About this task:
Below are the records; copy each line in which "Sculpté" occurs.

Data for the task:
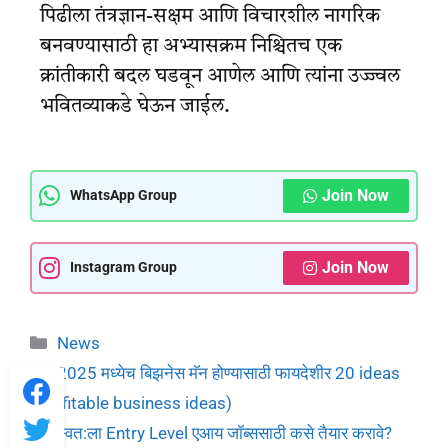
पिढीला तंत्रज्ञान-सक्षम आणि विचारशील नागरिक
बनवण्यासाठी हा अभ्यासक्रम निश्चितच एक
क्रांतीकारी बदल घडवून आणेल आणि त्यांना उज्ज्वल
भवितव्याकडे घेऊन जाईल.
Join Now
WhatsApp Group
Join Now
Instagram Group
News
2025 मध्येच बिझनेस मॅन होण्यासाठी फायदेशीर 20 ideas
(profitable business ideas)
स्वत:ला Entry Level एआय जॉब्ससाठी कसे तैयार करावे?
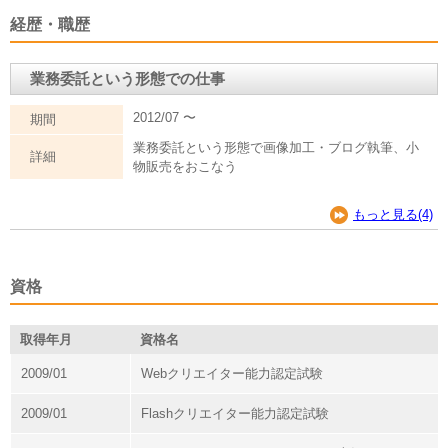
経歴・職歴
業務委託という形態での仕事
2012/07 〜
期間
業務委託という形態で画像加工・ブログ執筆、小
詳細
物販売をおこなう
もっと見る(4)
資格
取得年月
資格名
2009/01
Webクリエイター能力認定試験
2009/01
Flashクリエイター能力認定試験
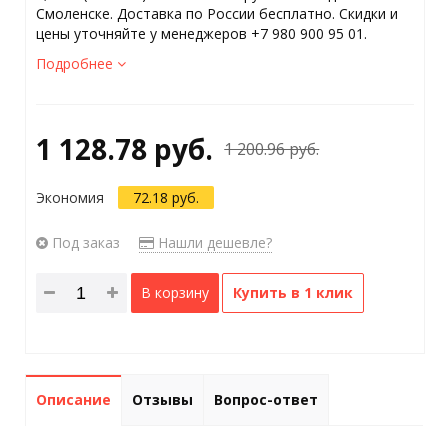
Смоленске. Доставка по России бесплатно. Скидки и
цены уточняйте у менеджеров +7 980 900 95 01.
Подробнее
1 128.78 руб.
1 200.96 руб.
Экономия
72.18 руб.
Под заказ
Нашли дешевле?
В корзину
Купить в 1 клик
Описание
Отзывы
Вопрос-ответ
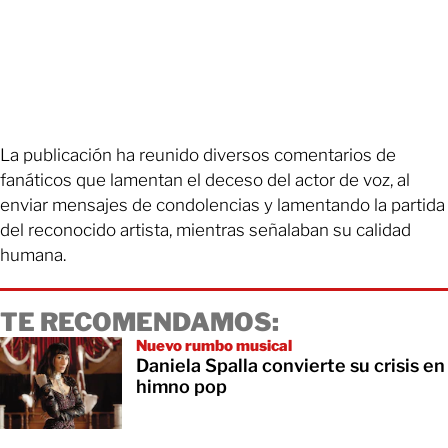
La publicación ha reunido diversos comentarios de
fanáticos que lamentan el deceso del actor de voz, al
enviar mensajes de condolencias y lamentando la partida
del reconocido artista, mientras señalaban su calidad
humana.
TE RECOMENDAMOS:
Nuevo rumbo musical
Daniela Spalla convierte su crisis en
himno pop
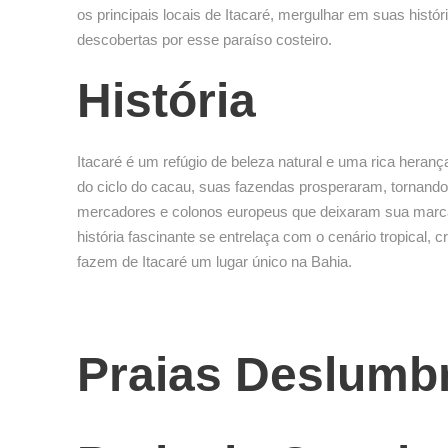
os principais locais de Itacaré, mergulhar em suas hist
descobertas por esse paraíso costeiro.
História
Itacaré é um refúgio de beleza natural e uma rica heran
do ciclo do cacau, suas fazendas prosperaram, tornando
mercadores e colonos europeus que deixaram sua marca na
história fascinante se entrelaça com o cenário tropical
fazem de Itacaré um lugar único na Bahia.
Praias Deslumb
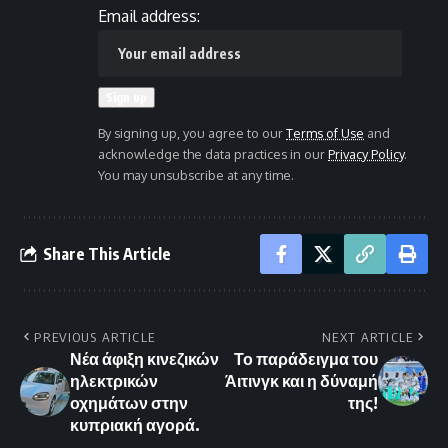
Email address:
By signing up, you agree to our
Terms of Use
and
acknowledge the data practices in our
Privacy Policy
.
You may unsubscribe at any time.
Share This Article
PREVIOUS ARTICLE
NEXT ARTICLE
Νέα άφιξη κινεζικών
Το παράδειγμα του
ηλεκτρικών
Άιτινγκ και η δύναμή
οχημάτων στην
της!
κυπριακή αγορά.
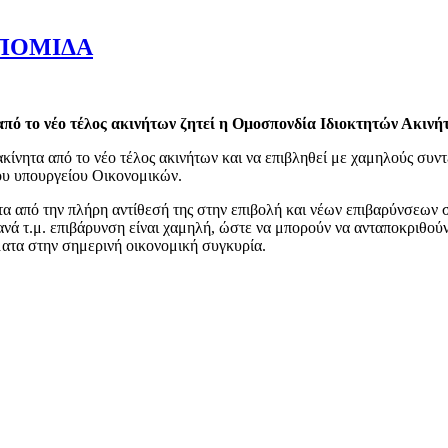
η ΠΟΜΙΔΑ
πό το νέο τέλος ακινήτων ζητεί η Ομοσπονδία Ιδιοκτητών Ακινή
κίνητα από το νέο τέλος ακινήτων και να επιβληθεί με χαμηλούς συντ
ου υπουργείου Οικονομικών.
α από την πλήρη αντίθεσή της στην επιβολή και νέων επιβαρύνσεων 
νά τ.μ. επιβάρυνση είναι χαμηλή, ώστε να μπορούν να ανταποκριθούν
ματα στην σημερινή οικονομική συγκυρία.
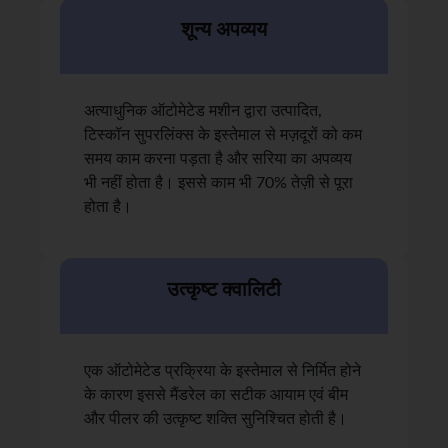
शून्य अपव्यय
अत्याधुनिक ऑटोमेटेड मशीन द्वारा उत्पादित,
टिस्कॉन सुपरलिंक्स के इस्तेमाल से मज़दूरों को कम
समय काम करना पड़ता है और सरिया का अपव्यय
भी नहीं होता है। इससे काम भी 70% तेज़ी से पूरा
होता है।
उत्कृष्ट क्वालिटी
एक ऑटोमेटेड प्रक्रिया के इस्तेमाल से निर्मित होने
के कारण इससे मैंडरेल का सटीक आयाम एवं बीम
और पीलर की उत्कृष्ट शक्ति सुनिश्चित होती है।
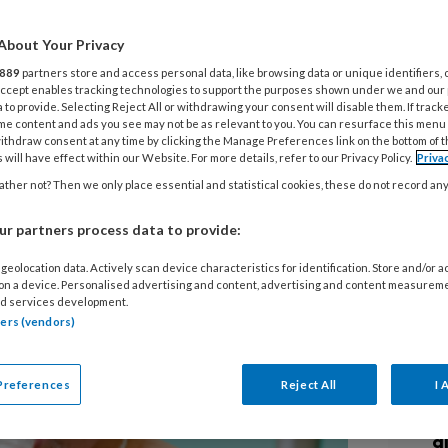
9 
V
About Your Privacy
d ruim 3.000 mensen
c
889
partners store and access personal data, like browsing data or unique identifiers, 
halskanker. Deze vorm van kanker
d
 Accept enables tracking technologies to support the purposes shown under we and our
 to provide. Selecting Reject All or withdrawing your consent will disable them. If track
af vijftig jaar voor, maar het aantal
me content and ads you see may not be as relevant to you. You can resurface this menu
ithdraw consent at any time by clicking the Manage Preferences link on the bottom of 
emt wereldwijd toe. Hoofd-
19
 will have effect within our Website. For more details, refer to our Privacy Policy.
Priva
M
 het hoofd-halsgebied, met
ther not? Then we only place essential and statistical cookies, these do not record an
t
 of de ogen.
r partners process data to provide:
e
geolocation data. Actively scan device characteristics for identification. Store and/or 
 on a device. Personalised advertising and content, advertising and content measurem
18
d services development.
I
tners (vendors)
Preferences
Reject All
I 
10
P
a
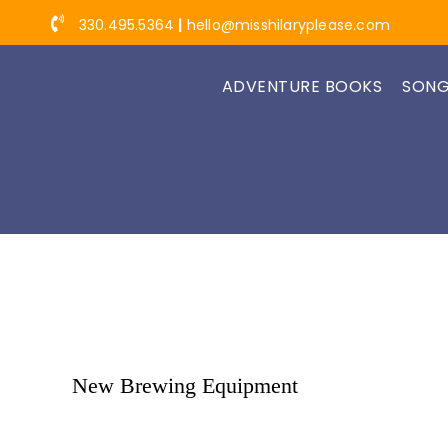
Skip
330.495.5364
|
hello@misshilaryplease.com
to
content
ADVENTURE BOOKS
SONG
New Brewing Equipment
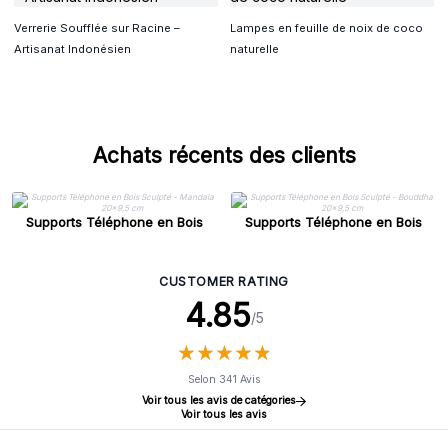
Verrerie Soufflée sur Racine –
Lampes en feuille de noix de coco
Artisanat Indonésien
naturelle
Achats récents des clients
Supports Téléphone en Bois
Supports Téléphone en Bois
Sculpté - Mandala 20x9,5 cm
Sculpté - Bouddha 20x9,5 cm
CUSTOMER RATING
4.85
/5
★
★
★
★
★
★
★
★
★
★
Selon 341 Avis
Voir tous les avis de catégories
Voir tous les avis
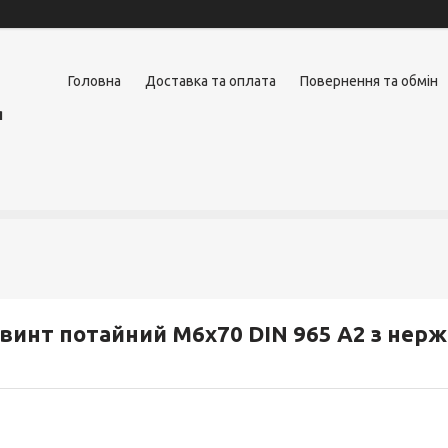
Головна
Доставка та оплата
Повернення та обмін
я
винт потайний М6х70 DIN 965 А2 з нерж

Answer to this task:
Sculpté - Mandala 20x9,5 cm
Sculpté - Bouddha 20x9,5 cm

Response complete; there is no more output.